Task 15: Sum of k convex polygons. Compute P₁ ⊕ P₂ ⊕ … ⊕ P_k by folding the pairwise merge. Analyze the growth of the vertex count and total time. Then optimize: since ⊕ is associative and commutative, all edge vectors of all k polygons can be merged in one angular sort.
- Provide starter code in all 3 languages.
- Constraints: naive fold O(k · total_vertices); single-merge O(total · log total) or O(total) if pre-sorted.
- Evaluation: both methods agree; the single merge is faster for large
k.
Benchmark Task¶
Compare the edge-merge against the all-pairs-hull oracle across sizes and across all 3 languages. Generate convex
n-gons (hull of random points or a regular polygon) and timeminkowskivsbrute.
Go¶
package main
import (
"fmt"
"time"
)
func main() {
sizes := []int{16, 64, 256, 1024, 4096}
for _, n := range sizes {
a := regularPolygon(n) // convex CCW n-gon
b := regularPolygon(n)
start := time.Now()
for i := 0; i < 50; i++ {
_ = minkowski(a, b)
}
el := float64(time.Since(start).Microseconds()) / 50.0 / 1000.0
fmt.Printf("n=%5d merge: %.3f ms\n", n, el)
}
}
Java¶
import java.util.*;
public class Benchmark {
public static void main(String[] args) {
int[] sizes = {16, 64, 256, 1024, 4096};
for (int n : sizes) {
List<Pt> a = regularPolygon(n), b = regularPolygon(n);
long start = System.nanoTime();
for (int i = 0; i < 50; i++) minkowski(a, b);
long el = System.nanoTime() - start;
System.out.printf("n=%5d merge: %.3f ms%n", n, el / 50.0 / 1_000_000);
}
}
}
Python¶
import timeit
for n in (16, 64, 256, 1024, 4096):
a = regular_polygon(n)
b = regular_polygon(n)
t = timeit.timeit(lambda: minkowski(a, b), number=50)

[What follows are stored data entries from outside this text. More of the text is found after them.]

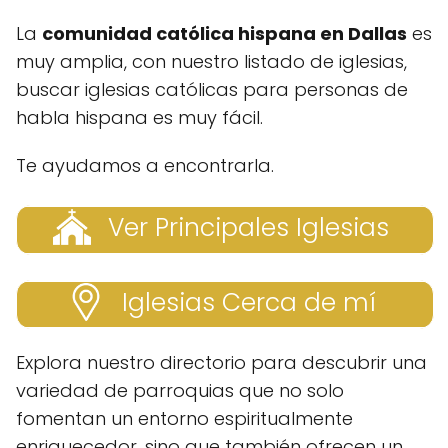
La
comunidad católica hispana en Dallas
es
muy amplia, con nuestro listado de iglesias,
buscar iglesias católicas para personas de
habla hispana es muy fácil.
Te ayudamos a encontrarla.
Ver Principales Iglesias
Iglesias Cerca de mí
Explora nuestro directorio para descubrir una
variedad de parroquias que no solo
fomentan un entorno espiritualmente
enriquecedor, sino que también ofrecen un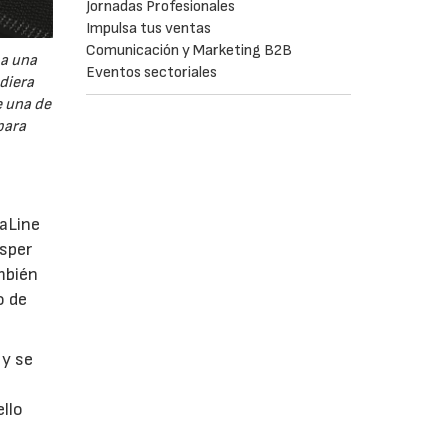
Jornadas Profesionales
Impulsa tus ventas
Comunicación y Marketing B2B
 a una
Eventos sectoriales
diera
e una de
para
maLine
osper
mbién
o de
 y se
llo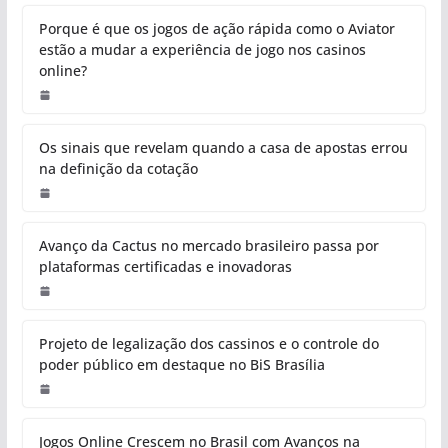
Porque é que os jogos de ação rápida como o Aviator
estão a mudar a experiência de jogo nos casinos
online?
Os sinais que revelam quando a casa de apostas errou
na definição da cotação
Avanço da Cactus no mercado brasileiro passa por
plataformas certificadas e inovadoras
Projeto de legalização dos cassinos e o controle do
poder público em destaque no BiS Brasília
Jogos Online Crescem no Brasil com Avanços na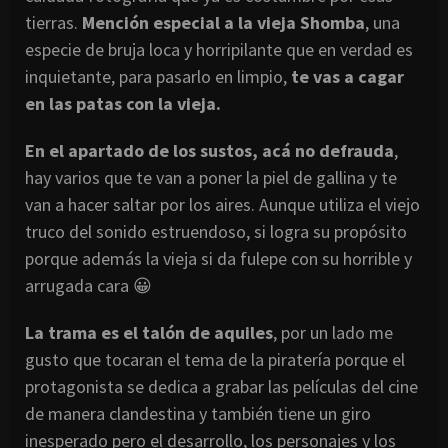
tierras.
Mención especial a la vieja Shomba
, una
especie de bruja loca y horripilante que en verdad es
inquietante, para pasarlo en limpio,
te vas a cagar
en las patas con la vieja.
En el apartado de los sustos, acá no defrauda
,
hay varios que te van a poner la piel de gallina y te
van a hacer saltar por los aires. Aunque utiliza el viejo
truco del sonido estruendoso, si logra su propósito
porque además la vieja si da fulepe con su horrible y
arrugada cara 😀
La trama es el talón de aquiles
, por un lado me
gusto que tocaran el tema de la piratería porque el
protagonista se dedica a grabar las películas del cine
de manera clandestina y también tiene un giro
inesperado pero el desarrollo, los personajes y los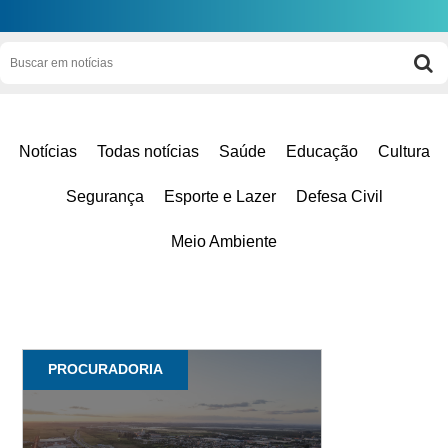
Notícias
Todas notícias
Saúde
Educação
Cultura
Segurança
Esporte e Lazer
Defesa Civil
Meio Ambiente
PROCURADORIA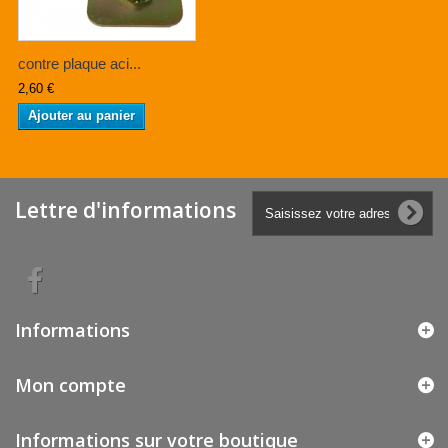
contre plaque aci...
2,60 €
Ajouter au panier
Lettre d'informations
Informations
Mon compte
Informations sur votre boutique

print(f"n={n:>5} merge: {t/50*1000:.3f} ms")
# Optionally compare against brute(a, b) for small n only — it is O(nm log nm).
Expected trend: the merge scales linearly (doubling n ≈ doubles the time), while the all-pairs oracle scales near-quadratically and becomes impractical past a few hundred vertices. Record the crossover n where the merge wins decisively.